Patricia Avant on Amazon wrote:

It is not often that I will get out of my bed, at 3:43 a.m., to write a review. But "Cardinal Rule," a short story by author Joey Pinkney, wrote its own review. I just typed it. A cardinal rule, is defined in the dictionary as “A fundamental rule, upon which other matters hinge." In this short story a man fails to acknowledge two such rules. 1. "Time waits on no man." 2. "He who hesitates is lost."

Because it is a short story, I will not give away anything more. Not even a name. And the names are very important in this story. Their names fit them so well, you can envision them in your mind’s eye. It was all I could do to keep from jumping to the end. And then the end broke my heart. There was this uncontrollable, nooooo.

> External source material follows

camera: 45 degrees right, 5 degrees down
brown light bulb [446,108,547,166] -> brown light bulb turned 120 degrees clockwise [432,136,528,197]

I wanted to yell - COME BACK!!! But all that was left was a "Beep."

Kindle Customer on Amazon wrote:

Mr. Pinckney's writing reminds me of Raymond Carver the master of short story telling. A man who knew when to leave the literary building and call it quits, but I on the other hand am reminded of a coloric filled container of Ben&Jerry's. I close my eyes and savor each and every delectable mound, and before I know it I'm raking and scrapping at the bottom of the cardboard, longing for one last knowledgeable peek of voyuerism into the couple's on again/off again affair.

Earline Jones is her own woman, comfortable and confident in her own skin, perhaps a little bit too comfortable. Teddy and Earline play a verbal, sexual game of cat and mouse underneath a canopy of steamy, southern sun with a seductive bowl of strawberry ice cream that stands between their past and panting future. A frozen delight that does double duty, serving also as a romantic time clock. Mr. Pinkney did a helluva job giving us a good sense of time and place. I could just about feel the heat of the sweltering day, and the traffic bustling and buzzing. I see great things in this young and gifted writer's future. I anxiously await his next short story, or perhaps he'll be generous enough to honor his readers with a full blown novel.

Angelia Vernon Menchan on Amazon wrote:

Cardinal Rule is a short story about long time lovers, who meet for ice cream and milk shakes on their 20th anniversary. The story is short but languid and reveals quite a bit about the characters. I would have loved a bit more.

Dera R Williams on Amazon wrote:

Language use and timing are key to this short story. Theodore and Earline engage in a banter of love and war all too familiar to anyone who has dared to love hard.

Midnight Red on Amazon wrote:

The Cardinal Rule is a story about lovers, meeting up to share ice cream and celebrate their 20th anniversary. The story was very short yet the characters were developed. The information was included afterwards was indepth.